What we have learnt from these visits is that school is a place where students are safe and cared for. MMR isn’t just about getting students through their education, it’s about their whole person being cared for and their dignity being restored in whatever way possible. Mike photographed the graduation ceremony for the pre-school and kindergarten students and came away deeply impressed with the commitment of the parents who want a better life for their children.
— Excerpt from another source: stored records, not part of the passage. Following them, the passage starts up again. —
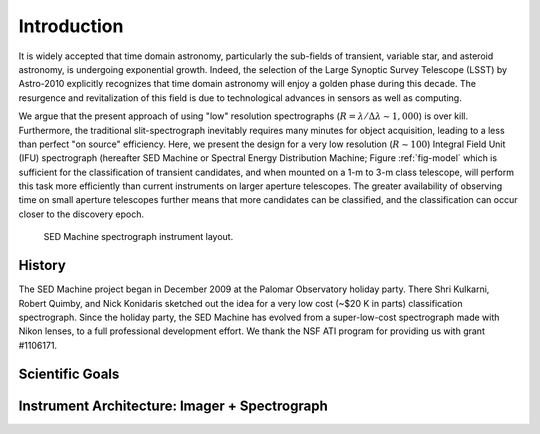 
Introduction
============

It is widely accepted that time domain astronomy, particularly the sub-fields of transient, variable star, and asteroid astronomy, is undergoing exponential growth. Indeed, the selection of the Large Synoptic Survey Telescope (LSST) by Astro-2010 explicitly recognizes that time domain astronomy will enjoy a golden phase during this decade. The resurgence and revitalization of this field is due to technological advances in sensors as well as computing.

We argue that the present approach of using "low" resolution spectrographs (:math:`R=\lambda/\Delta\lambda\sim 1,000`) is over kill. Furthermore, the traditional slit-spectrograph inevitably requires many minutes for object acquisition, leading to a less than perfect "on source" efficiency. Here, we present the design for a very low resolution (:math:`R\sim 100`) Integral Field Unit (IFU) spectrograph (hereafter SED Machine or Spectral Energy Distribution Machine; Figure :ref:`fig-model` which is sufficient for the classification of transient candidates, and when mounted on a 1-m to 3-m class telescope, will perform this task more efficiently than current instruments on larger aperture telescopes. The greater availability of observing time on small aperture telescopes further means that more candidates can be classified, and the classification can occur closer to the discovery epoch.


.. _fig-model:

.. figure:: Layout.jpg

    SED Machine spectrograph instrument layout.


History
-------
The SED Machine project began in December 2009 at the Palomar Observatory holiday party. There Shri Kulkarni, Robert Quimby, and Nick Konidaris sketched out the idea for a very low cost (~$20 K in parts) classification spectrograph. Since the holiday party, the SED Machine has evolved from a super-low-cost spectrograph made with Nikon lenses, to a full professional development effort. We thank the NSF ATI program for providing us with grant \#1106171.



Scientific Goals
----------------


Instrument Architecture: Imager + Spectrograph
----------------------------------------------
I am impressed with the ACU on-line students and their ability to discuss 21st century learning theories and yet some live in dwellings with no running water and no toilet. We saw the demeanour of one student change when at their factory-home, at school this is confident and happy learner, at the factory the posture of this student changed completely and we saw a cautious and sad young person.
There is no question about it, we have gained more than we have given. Yes, we were able to fill gaps so the Marist Fathers in the Asia region could meet and then have a break together. Yes, Mike has left behind a bank of amazing photos. Yes, I am an experienced teacher and I was able to work with ACU on-line students on their paper on 21st Century Learning but we will leave and most people will forget we were here but we will never forget the people we have meet. Our admiration is for those volunteers who are able to commit to a long term stay, life here is not for the faint of heart.
We are deeply moved by the Marist Fathers and their humble, feet on the ground approach to helping the Burmese people in Ranong. In Matthew’s Gospel 25:35-40 we are told that we will be judged by our actions, “ For I was hungry and you gave me something to eat, I was thirsty and you gave me something to drink, I was a stranger and you invited me in, I needed clothes and you clothed me, I was sick and you looked after me, I was in prison and you came to visit me.’ “Then the righteous will answer him, ‘Lord, when did we see you hungry and feed you, or thirsty and give you something to drink? When did we see you a stranger and invite you in, or needing clothes and clothe you? When did we see you sick or in prison and go to visit you?’ “The King will reply, ‘Truly I tell you, whatever you did for one of the least of these brothers and sisters of mine, you did for me.’ “
The Burmese are the ‘least’ in the eyes of many here but in the eyes of the MMR team and particularly in the eyes of the Marist Fathers and the RNDM Sisters who also work here, they are brothers and sisters.